[Problem requirements]: Please list every line in the listing below that contains the word "lowest".

Entries supplied Block Start

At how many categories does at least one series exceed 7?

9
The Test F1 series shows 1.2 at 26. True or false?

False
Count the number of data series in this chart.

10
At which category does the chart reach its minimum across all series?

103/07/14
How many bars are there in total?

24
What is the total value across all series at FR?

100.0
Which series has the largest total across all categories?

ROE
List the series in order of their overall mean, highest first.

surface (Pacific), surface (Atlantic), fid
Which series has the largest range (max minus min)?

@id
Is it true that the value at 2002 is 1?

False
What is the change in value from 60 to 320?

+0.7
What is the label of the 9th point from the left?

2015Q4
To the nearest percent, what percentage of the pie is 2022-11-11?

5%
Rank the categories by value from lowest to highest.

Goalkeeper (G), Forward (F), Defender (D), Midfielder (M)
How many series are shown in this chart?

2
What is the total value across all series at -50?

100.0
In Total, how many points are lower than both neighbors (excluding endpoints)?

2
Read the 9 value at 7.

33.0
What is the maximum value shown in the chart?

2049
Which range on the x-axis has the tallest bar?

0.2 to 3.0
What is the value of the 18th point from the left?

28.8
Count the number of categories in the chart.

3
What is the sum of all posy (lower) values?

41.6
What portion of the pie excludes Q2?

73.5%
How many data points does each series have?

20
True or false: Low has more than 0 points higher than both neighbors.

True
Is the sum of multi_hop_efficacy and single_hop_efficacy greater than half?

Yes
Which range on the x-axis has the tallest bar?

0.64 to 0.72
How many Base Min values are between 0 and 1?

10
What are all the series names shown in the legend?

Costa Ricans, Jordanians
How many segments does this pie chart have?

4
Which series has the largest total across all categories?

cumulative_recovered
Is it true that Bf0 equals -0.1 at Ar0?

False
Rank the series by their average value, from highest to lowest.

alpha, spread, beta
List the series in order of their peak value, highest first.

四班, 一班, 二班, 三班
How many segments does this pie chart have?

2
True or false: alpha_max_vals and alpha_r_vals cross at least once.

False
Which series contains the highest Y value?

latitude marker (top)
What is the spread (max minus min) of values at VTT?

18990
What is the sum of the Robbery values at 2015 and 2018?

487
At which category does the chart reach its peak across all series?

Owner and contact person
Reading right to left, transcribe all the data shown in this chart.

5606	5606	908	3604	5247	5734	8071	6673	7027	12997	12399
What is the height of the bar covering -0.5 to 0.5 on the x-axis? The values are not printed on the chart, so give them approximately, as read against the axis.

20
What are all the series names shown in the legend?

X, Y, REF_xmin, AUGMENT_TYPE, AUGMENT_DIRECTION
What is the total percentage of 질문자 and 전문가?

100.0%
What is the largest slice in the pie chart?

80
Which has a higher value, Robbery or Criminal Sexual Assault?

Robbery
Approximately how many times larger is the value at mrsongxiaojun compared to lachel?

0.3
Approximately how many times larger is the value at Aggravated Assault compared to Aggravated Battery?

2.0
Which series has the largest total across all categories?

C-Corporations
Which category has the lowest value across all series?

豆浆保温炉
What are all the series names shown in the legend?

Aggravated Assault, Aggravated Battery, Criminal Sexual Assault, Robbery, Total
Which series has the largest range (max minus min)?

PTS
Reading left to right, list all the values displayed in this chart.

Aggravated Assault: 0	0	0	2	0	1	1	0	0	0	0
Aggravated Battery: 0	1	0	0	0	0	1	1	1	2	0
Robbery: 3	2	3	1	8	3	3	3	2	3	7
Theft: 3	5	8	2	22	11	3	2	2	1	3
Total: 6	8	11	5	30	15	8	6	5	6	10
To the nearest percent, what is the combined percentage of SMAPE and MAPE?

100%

Entries supplied Block End

[Solution to this exercise]:
Rank the categories by value from lowest to highest.
Rank the series by their average value, from highest to lowest.
Which category has the lowest value across all series?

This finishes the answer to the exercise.